Heureusement, l’écosystème regorge de solutions qui luttent pour améliorer le code en continu. Des outils tels que Renovate ou SonarQube sont excellents pour identifier des petits problèmes, permettant aux équipes de les résoudre de manière systématique. Mais nous pouvons faire encore mieux avec les outils d’IA et les assistants aux codes tels que GitHub Copilot, Tabnine, ou Openrewrite. Nous sommes à la frontière d’un potentiel de bond de productivité avec la génération de code automatisé, la génération de tests automatisée et le « refactoring » automatisé.

Ces outils aideront à maintenir les applications à jour et sécurisées, empêchant l’accumulation de nouvelles dettes techniques. Le véritable défi consistera à choisir le bon outil et à apprendre à l’utiliser correctement.

Conclusion

En conclusion, alors que nous entrons en 2024, les gestionnaires TI et leurs équipes devront faire face à plusieurs défis dans le paysage DevOps :

  • Optimiser les coûts d’infrastructure. Cela nécessite de sensibiliser aux « smart spendings » et d’identifier de nouveaux comportements pour optimiser les coûts. De plus, les organisations doivent résister à la tentation de revenir à une infrastructure sur site (on-prem) et plutôt tirer parti de la flexibilité et des avantages de l’infonuagique.
  • Assurer la satisfaction des utilisateurs. Être proactif dans l’amélioration de la qualité de service et de l’efficacité du développement est essentiel.

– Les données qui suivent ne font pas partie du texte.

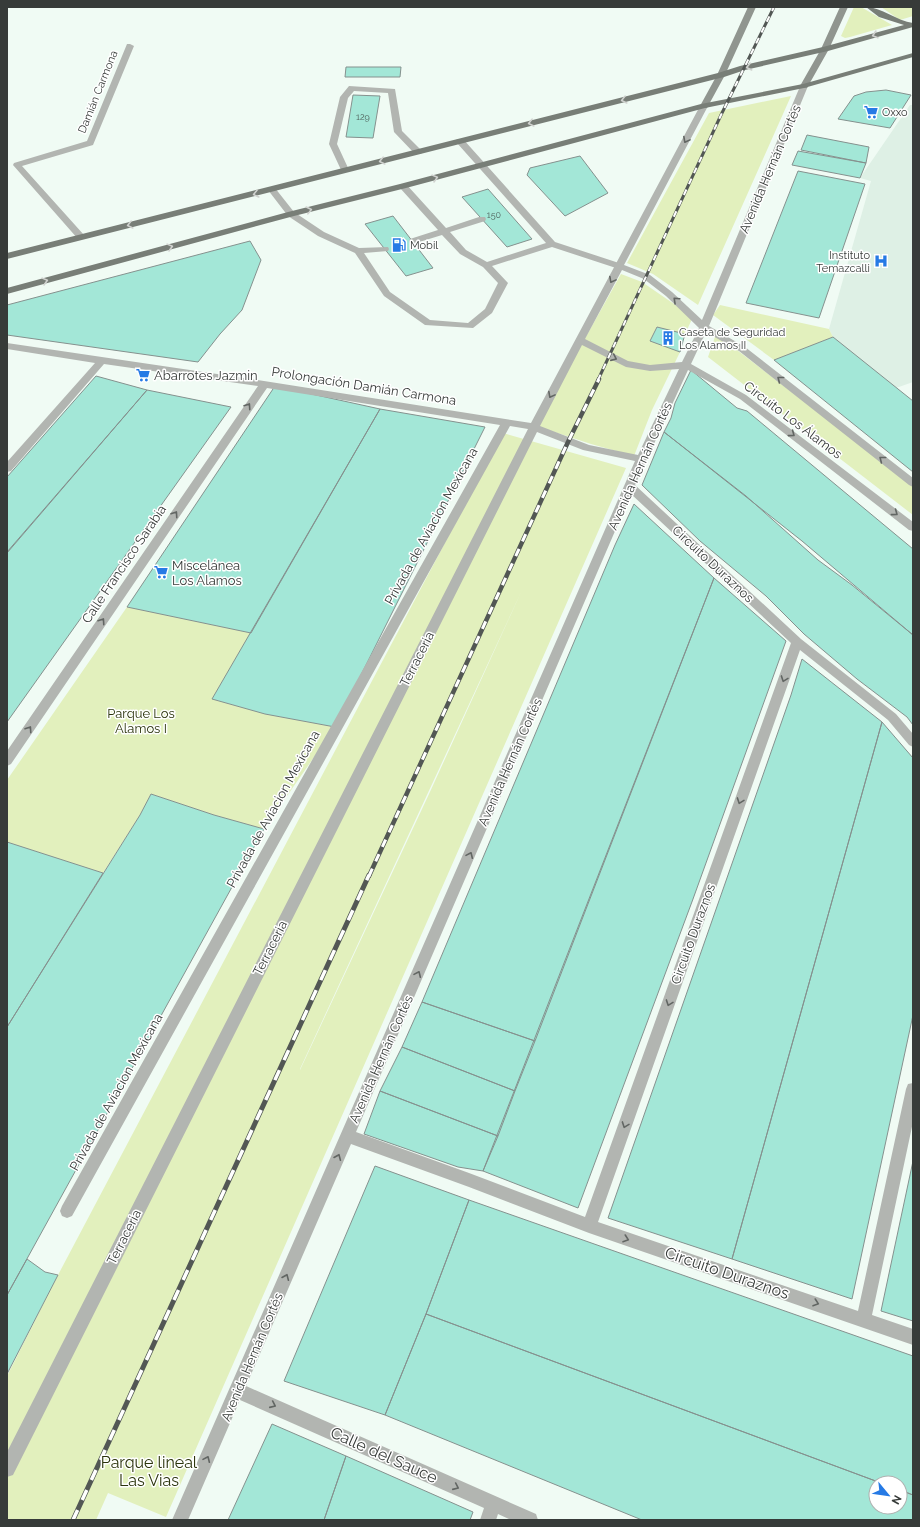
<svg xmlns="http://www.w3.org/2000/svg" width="920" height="1527" font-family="Raleway,sans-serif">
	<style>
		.built { fill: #def0e5 }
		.green { fill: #e2f0bd; fill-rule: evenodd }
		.building { fill: #a3e7d7; stroke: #85918e }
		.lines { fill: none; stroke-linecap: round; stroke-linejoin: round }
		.lane { fill: #b2b5b1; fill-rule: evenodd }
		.street { fill: #b2b5b1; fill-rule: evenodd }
		.secondary { fill: #90958f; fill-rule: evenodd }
		.primary { fill: #787e77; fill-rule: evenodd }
		.rail-far2-casing { stroke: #525754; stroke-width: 3 }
		.rail-far1-casing { stroke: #525754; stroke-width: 4.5 }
		.rail-casing { stroke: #525754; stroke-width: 5 }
		.rail-far2 { stroke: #fff; stroke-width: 2; stroke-dasharray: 6; stroke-linecap: butt }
		.rail-far1 { stroke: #fff; stroke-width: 3; stroke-dasharray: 8; stroke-linecap: butt }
		.rail { stroke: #fff; stroke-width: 3.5; stroke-dasharray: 11; stroke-linecap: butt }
		.oneway { stroke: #d0d2cf }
		.oneway2 { stroke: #626663 }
		.labels { text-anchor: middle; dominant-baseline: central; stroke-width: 3; stroke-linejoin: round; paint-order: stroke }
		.far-number-label { font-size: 9px; fill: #526660 }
		.far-street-label { font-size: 11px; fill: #373b39; stroke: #fff }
		.far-poi-label { font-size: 11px; fill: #373b39; stroke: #fff; text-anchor: start }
		.street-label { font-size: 13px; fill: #373b39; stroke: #fff }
		.poi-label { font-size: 13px; fill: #373b39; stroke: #fff; text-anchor: start }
		.park-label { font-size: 13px; fill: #2b340c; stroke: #fff }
		.near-street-label { font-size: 16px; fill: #373b39; stroke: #fff }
		.near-park-label { font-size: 16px; fill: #2b340c; stroke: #fff }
	</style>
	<rect width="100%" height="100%" fill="#f0fbf4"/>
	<path class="built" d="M910,105h3v277l-17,6 -63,-51 -4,-8 42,-148 -11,-3z"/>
	<path class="green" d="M854,7h7l31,18 -42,12 -5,1 -4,-2z
		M881,7h32v9l-13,4z
		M791,96l-93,209 -45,-31 -26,-11 82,-150z
		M621,274l21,8 51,35 -8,17 -28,-7 -7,14 30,11 -28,58 -18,46 -43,-12 -55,-18z
		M720,305l109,24 4,8 -59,23 -61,-45z
		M716,334l197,151v30l-205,-158z
		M503,433l123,35 -460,1049 -58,-24 -12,27h-89v-144l51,-101zM522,590l-93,204 -129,276v-1z
		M127,607l124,26 -39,66 53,15 70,13 -71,102 -50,-14 -63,-21 -11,21 -37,58 -96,-31v-62z"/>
	<path class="building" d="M346,67h55l-1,10h-55z
		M886,90l25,5 -21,33 -52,-9 16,-23 12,-4z
		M353,95l27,1 -7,42 -27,-1z
		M807,135l62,12 -3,16 -65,-13z
		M798,151l68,12 -6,15 -68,-13z
		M580,156l28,37 -43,23 -38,-41 3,-7z
		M798,171l67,13 -46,134 -73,-15z
		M488,189l44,50 -25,8 -45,-50z
		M393,216l40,52 -27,8 -41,-52z
		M250,241l11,19 -19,50 -22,24 -22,28 -191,-27v-30z
		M657,327l28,7 -5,18 -30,-11z
		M833,337l80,64v71l-139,-112z
		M691,370l46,38 10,3 166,138v86l-111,-94 -138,-109 7,-14 4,-15z
		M96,376l51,14 -140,163v-76z
		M275,386l105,23 -129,224 -124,-26z
		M147,390l84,17 -224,315v-170z
		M380,409l105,18 -150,300 -70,-13 -53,-15z
		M664,432l82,64 72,64 34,25 61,50v90l-6,-8 -50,-38 -53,-45 -38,-38 -66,-55 -58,-56z
		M634,504l80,74 -179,463 -113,-39 193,-457z
		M714,578l72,63 -93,258 -115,309 -95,-37z
		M802,659l80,63 -150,537 -124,-41 183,-523z
		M882,722l31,36v257l-61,284 -120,-40z
		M151,794l63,21 50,14 -257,466v-268l133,-212z
		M7,842l96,31 -96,154z
		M422,1002l113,39 -20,50 -113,-44z
		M402,1047l113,44 -17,45 -118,-45z
		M380,1091l118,45 -15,35 -25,-4 -94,-33z
		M913,1161v160l-32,-10z
		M375,1166l94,34 -43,114 -41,101 -101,-34z
		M469,1200l444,156v139l-13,-5v-7h-19l-455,-169z
		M27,1259l18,13 13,3 -51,99v-79z
		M426,1314l455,169h-5v24h24v-17l13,5v25h-271l-257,-105z
		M272,1424l74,32 -22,64h-96z
		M346,1456l127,56 -3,8h-146z"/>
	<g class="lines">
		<path class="lane" d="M349,86l46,3 7,42 19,19 1,2 -1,2h-6l-21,-22 -6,-39 -34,-2 -6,7 -11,46 12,26 -1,2h-6l-13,-28 11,-47z
			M457,139h6l92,103 67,22 1,2 -1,2h-6l-64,-21 -60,19 16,17 -16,30 -19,15 -48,-3 -41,-29 -29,-43 -37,-17 -30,-20 -20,-26 1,-2h6l19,24 30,20 35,16 29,-1 1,2 -1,2 -24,2 26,39 40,28 38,3 17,-14 13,-26 -15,-16 -23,-13 -18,-19 -26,8h-6l-1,-2 1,-2 28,-9 -38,-42 -1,-2 1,-2h6l40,44 33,-11h6l1,2 -1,2 -35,11 16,18 21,12 59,-19 -89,-100 -1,-2z"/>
		<path class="street" d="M127,44h3l4,2 -41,99 -71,21 62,69 1,2 -4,3 -3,-1 -65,-74 1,-2 73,-22z
			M801,84h6l1,2 -99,240 36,21 168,131v9l-4,-2 -170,-134 -33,-19 -15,32 55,31 167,127v9l-4,-1 -169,-131 -52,-29 -53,115 166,154 95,75 17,20v13l-4,-2 -21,-25 -88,-70 -202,572 260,89 48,-222 2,-5 5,-1v39l-41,193 41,14v16l-324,-112 -120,-46 -118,-43 -105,242 290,128 2,6h-27l-13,-6 -2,6h-16l4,-12 -244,-108 -52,120h-16l463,-1059 -52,-11 -46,-18 -524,1043 -6,2v-25l521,-1023 -18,-3 -438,790 -5,2 -5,-2 -2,-5 2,-5 438,-781 -233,-37 -256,376 -4,2v-15l251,-365 -154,-22 -93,107 -4,1v-10l88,-99 -88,-14v-6l257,38 267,42 169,-317 4,-2 4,2 -84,159 26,10 22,17 30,28zM622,270l22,9 22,17 33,32 -17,34 -32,3 -22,-4 -43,-22zM582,345l44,22 24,4 29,-2 -41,86 -49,-10 -49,-19zM631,494l160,149 -206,574 -116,-44 -113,-41z"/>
		<path class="secondary" d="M748,7h8l-31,68 -18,33h-6l-1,-2 17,-31z
			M840,7h8l-19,42 -22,39h-6l-1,-2 21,-37z"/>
		<path class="primary" d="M866,7c15,0 31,14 47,16v4l-85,24 -83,19 -21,7 -717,182v-6l711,-180 22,-7 83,-19 81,-22 -25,-8z
			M913,53v4l-109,31 -99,20 -299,80 -112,28 -287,78v-6l281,-76 112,-28 301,-80 102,-20z"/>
		<defs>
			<path id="rail-far2" d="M598,380l123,-265 53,-108"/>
			<path id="rail-far1" d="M369,876l199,-434 31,-63"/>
			<path id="rail" d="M73,1520l296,-645"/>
		</defs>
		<use href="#rail-far2" class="rail-far2-casing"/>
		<use href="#rail-far1" class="rail-far1-casing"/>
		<use href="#rail" class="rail-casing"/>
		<use href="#rail-far2" class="rail-far2"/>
		<use href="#rail-far1" class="rail-far1"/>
		<use href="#rail" class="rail"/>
	</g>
	<defs><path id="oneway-chevron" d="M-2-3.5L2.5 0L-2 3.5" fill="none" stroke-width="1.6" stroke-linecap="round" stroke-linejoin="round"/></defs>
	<g class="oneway">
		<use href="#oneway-chevron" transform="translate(875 35) rotate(164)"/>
		<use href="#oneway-chevron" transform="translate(749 67) rotate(167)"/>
		<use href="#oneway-chevron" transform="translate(624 100) rotate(166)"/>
		<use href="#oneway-chevron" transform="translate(531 123) rotate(166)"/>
		<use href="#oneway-chevron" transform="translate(382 161) rotate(166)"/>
		<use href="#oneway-chevron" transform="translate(435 178) rotate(-15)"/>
		<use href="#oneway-chevron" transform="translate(256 194) rotate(166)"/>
		<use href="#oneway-chevron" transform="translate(309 210) rotate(-14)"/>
		<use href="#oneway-chevron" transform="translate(130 225) rotate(166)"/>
		<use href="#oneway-chevron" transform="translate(170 247) rotate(-15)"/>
		<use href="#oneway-chevron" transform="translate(45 281) rotate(-15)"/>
	</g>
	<g class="oneway2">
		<use href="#oneway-chevron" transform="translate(686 140) rotate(118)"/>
		<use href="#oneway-chevron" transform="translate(612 280) rotate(118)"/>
		<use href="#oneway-chevron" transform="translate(676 300) rotate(-137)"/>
		<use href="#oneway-chevron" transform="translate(614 358) rotate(24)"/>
		<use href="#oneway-chevron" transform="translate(780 379) rotate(-142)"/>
		<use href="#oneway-chevron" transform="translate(551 395) rotate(118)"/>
		<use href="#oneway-chevron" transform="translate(248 406) rotate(-56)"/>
		<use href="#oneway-chevron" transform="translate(792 434) rotate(37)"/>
		<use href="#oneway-chevron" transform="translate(882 459) rotate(-142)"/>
		<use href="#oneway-chevron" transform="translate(895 513) rotate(37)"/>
		<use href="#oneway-chevron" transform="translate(175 514) rotate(-56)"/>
		<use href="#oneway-chevron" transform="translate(102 621) rotate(-56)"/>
		<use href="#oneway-chevron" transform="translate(784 679) rotate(110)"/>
		<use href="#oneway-chevron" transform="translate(29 729) rotate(-56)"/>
		<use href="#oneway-chevron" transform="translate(740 801) rotate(110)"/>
		<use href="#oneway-chevron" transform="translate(470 855) rotate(-66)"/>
		<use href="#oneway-chevron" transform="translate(418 974) rotate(-66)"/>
		<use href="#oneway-chevron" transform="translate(669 1003) rotate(110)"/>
		<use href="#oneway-chevron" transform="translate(625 1125) rotate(110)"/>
		<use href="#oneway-chevron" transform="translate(338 1157) rotate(-67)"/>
		<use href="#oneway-chevron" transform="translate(626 1239) rotate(19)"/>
		<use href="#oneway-chevron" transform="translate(286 1277) rotate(-67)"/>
		<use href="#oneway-chevron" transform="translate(816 1303) rotate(19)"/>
		<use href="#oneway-chevron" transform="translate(273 1405) rotate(24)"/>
		<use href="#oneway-chevron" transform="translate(207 1459) rotate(-66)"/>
		<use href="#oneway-chevron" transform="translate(456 1487) rotate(24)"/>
	</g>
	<defs>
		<symbol id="supermarket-bare" viewBox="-9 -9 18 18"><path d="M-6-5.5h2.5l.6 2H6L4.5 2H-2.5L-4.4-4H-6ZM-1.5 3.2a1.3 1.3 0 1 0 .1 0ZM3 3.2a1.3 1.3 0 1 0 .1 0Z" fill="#267ae5" stroke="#fff" stroke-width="2.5" paint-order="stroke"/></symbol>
		<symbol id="fuel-bare" viewBox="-9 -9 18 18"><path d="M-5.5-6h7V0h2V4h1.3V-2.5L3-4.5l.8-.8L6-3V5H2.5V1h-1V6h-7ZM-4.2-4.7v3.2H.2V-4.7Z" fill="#267ae5" stroke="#fff" stroke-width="2.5" paint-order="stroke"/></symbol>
		<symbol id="hospital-bare" viewBox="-9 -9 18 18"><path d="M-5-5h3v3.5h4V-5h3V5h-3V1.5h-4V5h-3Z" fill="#267ae5" stroke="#fff" stroke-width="2.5" paint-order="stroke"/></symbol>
		<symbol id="building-bare" viewBox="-9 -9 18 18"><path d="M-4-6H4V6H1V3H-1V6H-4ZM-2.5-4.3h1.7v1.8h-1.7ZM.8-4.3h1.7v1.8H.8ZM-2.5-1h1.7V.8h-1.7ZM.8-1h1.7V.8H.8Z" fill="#267ae5" stroke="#fff" stroke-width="2.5" paint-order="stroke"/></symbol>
	</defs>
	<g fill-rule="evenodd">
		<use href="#supermarket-bare" x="861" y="102" width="20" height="20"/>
		<use href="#fuel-bare" x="389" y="235" width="20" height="20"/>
		<use href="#hospital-bare" x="871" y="251" width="20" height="20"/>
		<use href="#building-bare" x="658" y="328" width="20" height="20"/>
		<use href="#supermarket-bare" x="133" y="365" width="20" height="20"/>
		<use href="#supermarket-bare" x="151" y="562" width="20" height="20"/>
	</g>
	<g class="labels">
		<g class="far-number-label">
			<text x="363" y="117">129</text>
			<text x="494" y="215">150</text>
		</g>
		<g class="far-street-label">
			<text transform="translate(98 92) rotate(-68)">Damián Carmona</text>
		</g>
		<g class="far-poi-label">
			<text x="882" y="112">Oxxo</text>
			<text x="410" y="245">Mobil</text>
			<text x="870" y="255" text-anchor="end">Instituto<tspan x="870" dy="13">Temazcalli</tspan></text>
			<text x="679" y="332">Caseta de Seguridad<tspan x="679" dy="13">Los Alamos II</tspan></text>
		</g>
		<g class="street-label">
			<text transform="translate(770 169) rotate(-67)">Avenida Hernán Cortés</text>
			<text transform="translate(364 386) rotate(9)">Prolongación Damián Carmona</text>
			<text transform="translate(793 420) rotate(37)">Circuito Los Álamos</text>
			<text transform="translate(640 466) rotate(-66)">Avenida Hernán Cortés</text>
			<text transform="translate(431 526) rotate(-61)">Privada de Aviacion Mexicana</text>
			<text transform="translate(124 564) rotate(-56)">Calle Francisco Sarabia</text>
			<text transform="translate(713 564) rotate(43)">Circuito Duraznos</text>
			<text transform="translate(417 659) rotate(-63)">Terraceria</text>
			<text transform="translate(510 762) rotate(-66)">Avenida Hernán Cortés</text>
			<text transform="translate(273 809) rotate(-61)">Privada de Aviacion Mexicana</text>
			<text transform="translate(693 934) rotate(-70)">Circuito Duraznos</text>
			<text transform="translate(270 948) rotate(-63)">Terraceria</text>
			<text transform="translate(381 1059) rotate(-66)">Avenida Hernán Cortés</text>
			<text transform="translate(116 1092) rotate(-61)">Privada de Aviacion Mexicana</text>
			<text transform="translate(124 1237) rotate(-63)">Terraceria</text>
			<text transform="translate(252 1357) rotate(-67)">Avenida Hernán Cortés</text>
		</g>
		<g class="poi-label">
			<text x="154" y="375">Abarrotes Jazmin</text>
			<text x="172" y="565">Miscelánea<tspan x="172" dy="15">Los Alamos</tspan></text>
		</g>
		<g class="park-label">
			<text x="141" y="713">Parque Los<tspan x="141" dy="15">Alamos I</tspan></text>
		</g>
		<g class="near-street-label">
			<text transform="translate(727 1273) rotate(19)">Circuito Duraznos</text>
			<text transform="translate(384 1455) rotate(24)">Calle del Sauce</text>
		</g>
		<g class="near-park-label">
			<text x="149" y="1462">Parque lineal<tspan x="149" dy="18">Las Vias</tspan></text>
		</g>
	</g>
	<rect width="920" height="1527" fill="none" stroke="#373b39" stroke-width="16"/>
	<g transform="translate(888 1495) rotate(119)"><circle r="19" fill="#ffffff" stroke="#afb1b0"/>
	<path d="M0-3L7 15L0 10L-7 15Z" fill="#267ae5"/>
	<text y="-6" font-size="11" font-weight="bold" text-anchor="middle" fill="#373b39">N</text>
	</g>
</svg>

En fixant des objectifs pour les applications avant leur mise en production et en collectant des données centrées sur l’utilisateur, les organisations peuvent surveiller et évaluer l’expérience utilisateur afin de maintenir un niveau élevé de satisfaction.
  • Remédier à la dette technique. En se concentrant sur la dette technique legacy et la dette technique « progressive », les organisations doivent encourager le partage des connaissances et l’exploration de nouvelles solutions. Notamment, tirer parti d’outils « intelligents » qui aident à identifier et à remédier systématiquement à la dette technique.

Dans l’ensemble, surmonter ces défis en 2024 devrait conduire à un portefeuille d’applications plus efficace et sécurisé.

Par Gologic, en collaboration avec Alexandre Couëdelo.